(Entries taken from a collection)

○ ○ ○ ○

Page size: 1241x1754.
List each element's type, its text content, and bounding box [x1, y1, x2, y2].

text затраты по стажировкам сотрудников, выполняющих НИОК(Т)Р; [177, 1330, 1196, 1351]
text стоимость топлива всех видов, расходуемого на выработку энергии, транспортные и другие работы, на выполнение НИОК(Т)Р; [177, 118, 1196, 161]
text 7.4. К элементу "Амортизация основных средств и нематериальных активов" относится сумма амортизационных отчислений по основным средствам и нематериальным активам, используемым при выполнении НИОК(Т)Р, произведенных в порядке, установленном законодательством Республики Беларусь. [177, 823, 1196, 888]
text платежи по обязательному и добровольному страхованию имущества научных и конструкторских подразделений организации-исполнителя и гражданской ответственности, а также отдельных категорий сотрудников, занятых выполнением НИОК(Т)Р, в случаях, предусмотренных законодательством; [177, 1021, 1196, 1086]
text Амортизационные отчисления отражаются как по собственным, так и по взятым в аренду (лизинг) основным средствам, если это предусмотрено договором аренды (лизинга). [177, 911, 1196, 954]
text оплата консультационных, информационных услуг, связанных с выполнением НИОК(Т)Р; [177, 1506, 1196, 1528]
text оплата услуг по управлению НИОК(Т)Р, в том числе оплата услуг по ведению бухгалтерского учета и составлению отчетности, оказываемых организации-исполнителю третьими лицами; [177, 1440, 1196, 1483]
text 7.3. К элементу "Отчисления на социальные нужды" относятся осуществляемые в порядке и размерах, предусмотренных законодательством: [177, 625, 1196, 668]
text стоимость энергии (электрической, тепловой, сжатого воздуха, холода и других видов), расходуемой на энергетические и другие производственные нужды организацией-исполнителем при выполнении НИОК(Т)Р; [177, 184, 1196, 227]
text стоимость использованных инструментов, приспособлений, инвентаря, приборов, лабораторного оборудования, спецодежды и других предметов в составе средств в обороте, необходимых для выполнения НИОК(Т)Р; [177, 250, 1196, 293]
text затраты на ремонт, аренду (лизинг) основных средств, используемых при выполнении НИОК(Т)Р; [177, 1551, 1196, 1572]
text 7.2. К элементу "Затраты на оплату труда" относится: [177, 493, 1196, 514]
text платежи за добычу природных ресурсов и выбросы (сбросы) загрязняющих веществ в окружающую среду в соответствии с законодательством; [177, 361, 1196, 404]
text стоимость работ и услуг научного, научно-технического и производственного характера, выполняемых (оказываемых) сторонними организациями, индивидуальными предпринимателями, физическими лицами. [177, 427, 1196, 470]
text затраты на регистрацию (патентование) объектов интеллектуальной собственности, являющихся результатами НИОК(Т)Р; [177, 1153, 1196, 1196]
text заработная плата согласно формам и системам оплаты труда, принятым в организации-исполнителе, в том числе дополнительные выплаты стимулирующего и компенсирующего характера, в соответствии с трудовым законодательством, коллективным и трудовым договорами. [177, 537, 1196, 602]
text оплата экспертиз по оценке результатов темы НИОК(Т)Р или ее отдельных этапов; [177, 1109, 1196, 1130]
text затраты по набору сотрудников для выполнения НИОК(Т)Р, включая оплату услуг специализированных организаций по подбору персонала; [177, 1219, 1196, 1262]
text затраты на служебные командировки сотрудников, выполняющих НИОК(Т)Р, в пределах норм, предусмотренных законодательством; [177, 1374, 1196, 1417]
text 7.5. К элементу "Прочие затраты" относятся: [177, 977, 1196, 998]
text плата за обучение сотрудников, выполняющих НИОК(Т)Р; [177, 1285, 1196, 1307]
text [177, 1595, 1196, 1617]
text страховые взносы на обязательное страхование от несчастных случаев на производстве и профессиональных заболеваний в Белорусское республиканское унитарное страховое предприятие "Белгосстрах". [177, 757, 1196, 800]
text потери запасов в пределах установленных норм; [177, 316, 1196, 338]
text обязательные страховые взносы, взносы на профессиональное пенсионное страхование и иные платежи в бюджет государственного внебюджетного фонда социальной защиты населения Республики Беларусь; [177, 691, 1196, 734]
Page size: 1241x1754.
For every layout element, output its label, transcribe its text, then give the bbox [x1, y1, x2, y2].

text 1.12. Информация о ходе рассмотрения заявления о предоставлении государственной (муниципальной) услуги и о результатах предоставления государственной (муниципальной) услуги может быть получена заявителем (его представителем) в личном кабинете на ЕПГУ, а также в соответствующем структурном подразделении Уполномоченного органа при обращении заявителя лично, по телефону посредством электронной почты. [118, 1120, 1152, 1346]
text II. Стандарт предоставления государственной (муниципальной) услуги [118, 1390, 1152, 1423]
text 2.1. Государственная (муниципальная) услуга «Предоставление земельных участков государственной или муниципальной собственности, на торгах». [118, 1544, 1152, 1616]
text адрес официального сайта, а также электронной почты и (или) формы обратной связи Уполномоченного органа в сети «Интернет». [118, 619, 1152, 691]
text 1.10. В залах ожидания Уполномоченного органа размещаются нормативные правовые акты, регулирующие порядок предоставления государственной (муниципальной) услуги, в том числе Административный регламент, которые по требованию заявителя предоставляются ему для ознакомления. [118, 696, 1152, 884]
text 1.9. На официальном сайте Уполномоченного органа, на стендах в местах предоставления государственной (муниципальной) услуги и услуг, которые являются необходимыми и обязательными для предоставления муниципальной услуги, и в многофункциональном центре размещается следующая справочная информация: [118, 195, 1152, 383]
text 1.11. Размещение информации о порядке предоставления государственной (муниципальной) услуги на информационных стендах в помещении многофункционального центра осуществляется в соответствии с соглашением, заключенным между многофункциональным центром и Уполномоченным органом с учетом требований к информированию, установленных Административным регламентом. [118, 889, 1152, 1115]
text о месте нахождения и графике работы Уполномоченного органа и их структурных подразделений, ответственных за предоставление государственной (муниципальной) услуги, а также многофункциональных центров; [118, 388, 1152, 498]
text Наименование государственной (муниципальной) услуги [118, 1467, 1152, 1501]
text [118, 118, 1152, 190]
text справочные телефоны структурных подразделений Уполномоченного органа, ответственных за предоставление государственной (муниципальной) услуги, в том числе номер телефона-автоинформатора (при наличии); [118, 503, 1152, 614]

○ ○ ○ ○

What is required ::
If a line in the records holds the string "платежи", copy it.

Task answer ::
text платежи по обязательному и добровольному страхованию имущества научных и конструкторских подразделений организации-исполнителя и гражданской ответственности, а также отдельных категорий сотрудников, занятых выполнением НИОК(Т)Р, в случаях, предусмотренных законодательством; [177, 1021, 1196, 1086]
text платежи за добычу природных ресурсов и выбросы (сбросы) загрязняющих веществ в окружающую среду в соответствии с законодательством; [177, 361, 1196, 404]
text обязательные страховые взносы, взносы на профессиональное пенсионное страхование и иные платежи в бюджет государственного внебюджетного фонда социальной защиты населения Республики Беларусь; [177, 691, 1196, 734]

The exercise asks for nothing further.